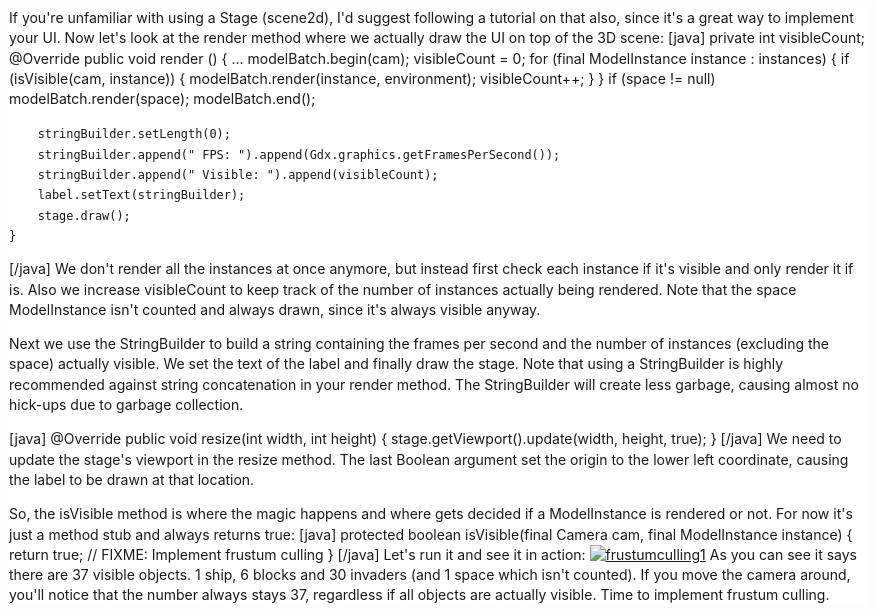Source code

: If you're unfamiliar with using a Stage (scene2d), I'd suggest following a tutorial on that also, since it's a great way to implement your UI. Now let's look at the render method where we actually draw the UI on top of the 3D scene:
[java]
    private int visibleCount;
    @Override
    public void render () {
        ...
        modelBatch.begin(cam);
        visibleCount = 0;
        for (final ModelInstance instance : instances) {
        	if (isVisible(cam, instance)) {
        		modelBatch.render(instance, environment);
        		visibleCount++;
        	}
        }
        if (space != null)
            modelBatch.render(space);
        modelBatch.end();
        
        stringBuilder.setLength(0);
        stringBuilder.append(" FPS: ").append(Gdx.graphics.getFramesPerSecond());
        stringBuilder.append(" Visible: ").append(visibleCount);
        label.setText(stringBuilder);
        stage.draw();
    }
[/java]
We don't render all the instances at once anymore, but instead first check each instance if it's visible and only render it if is. Also we increase visibleCount to keep track of the number of instances actually being rendered. Note that the space ModelInstance isn't counted and always drawn, since it's always visible anyway.

Next we use the StringBuilder to build a string containing the frames per second and the number of instances (excluding the space) actually visible. We set the text of the label and finally draw the stage. Note that using a StringBuilder is highly recommended against string concatenation in your render method. The StringBuilder will create less garbage, causing almost no hick-ups due to garbage collection.

[java]
	@Override
	public void resize(int width, int height) {
		stage.getViewport().update(width, height, true);
	}
[/java]
We need to update the stage's viewport in the resize method. The last Boolean argument set the origin to the lower left coordinate, causing the label to be drawn at that location.

So, the isVisible method is where the magic happens and where gets decided if a ModelInstance is rendered or not. For now it's just a method stub and always returns true:
[java]
    protected boolean isVisible(final Camera cam, final ModelInstance instance) {
    	return true; // FIXME: Implement frustum culling
    }
[/java]
Let's run it and see it in action:
<a href="http://blog.xoppa.com/wp-content/uploads/frustumculling1.png"><img src="http://blog.xoppa.com/wp-content/uploads/frustumculling1-300x224.png" alt="frustumculling1" width="300" height="224" class="alignnone size-medium wp-image-391" /></a>
As you can see it says there are 37 visible objects. 1 ship, 6 blocks and 30 invaders (and 1 space which isn't counted). If you move the camera around, you'll notice that the number always stays 37, regardless if all objects are actually visible. Time to implement frustum culling.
- - -
◆ Work order
Nothing but an exact copy of the data, without its images, should make up your answer.

◆ Exercise response
Source code

: If you're unfamiliar with using a Stage (scene2d), I'd suggest following a tutorial on that also, since it's a great way to implement your UI. Now let's look at the render method where we actually draw the UI on top of the 3D scene:
[java]
    private int visibleCount;
    @Override
    public void render () {
        ...
        modelBatch.begin(cam);
        visibleCount = 0;
        for (final ModelInstance instance : instances) {
        	if (isVisible(cam, instance)) {
        		modelBatch.render(instance, environment);
        		visibleCount++;
        	}
        }
        if (space != null)
            modelBatch.render(space);
        modelBatch.end();
        
        stringBuilder.setLength(0);
        stringBuilder.append(" FPS: ").append(Gdx.graphics.getFramesPerSecond());
        stringBuilder.append(" Visible: ").append(visibleCount);
        label.setText(stringBuilder);
        stage.draw();
    }
[/java]
We don't render all the instances at once anymore, but instead first check each instance if it's visible and only render it if is. Also we increase visibleCount to keep track of the number of instances actually being rendered. Note that the space ModelInstance isn't counted and always drawn, since it's always visible anyway.

Next we use the StringBuilder to build a string containing the frames per second and the number of instances (excluding the space) actually visible. We set the text of the label and finally draw the stage. Note that using a StringBuilder is highly recommended against string concatenation in your render method. The StringBuilder will create less garbage, causing almost no hick-ups due to garbage collection.

[java]
	@Override
	public void resize(int width, int height) {
		stage.getViewport().update(width, height, true);
	}
[/java]
We need to update the stage's viewport in the resize method. The last Boolean argument set the origin to the lower left coordinate, causing the label to be drawn at that location.

So, the isVisible method is where the magic happens and where gets decided if a ModelInstance is rendered or not. For now it's just a method stub and always returns true:
[java]
    protected boolean isVisible(final Camera cam, final ModelInstance instance) {
    	return true; // FIXME: Implement frustum culling
    }
[/java]
Let's run it and see it in action:
<a href="http://blog.xoppa.com/wp-content/uploads/frustumculling1.png"><img src="http://blog.xoppa.com/wp-content/uploads/frustumculling1-300x224.png" alt="frustumculling1" width="300" height="224" class="alignnone size-medium wp-image-391" /></a>
As you can see it says there are 37 visible objects. 1 ship, 6 blocks and 30 invaders (and 1 space which isn't counted). If you move the camera around, you'll notice that the number always stays 37, regardless if all objects are actually visible. Time to implement frustum culling.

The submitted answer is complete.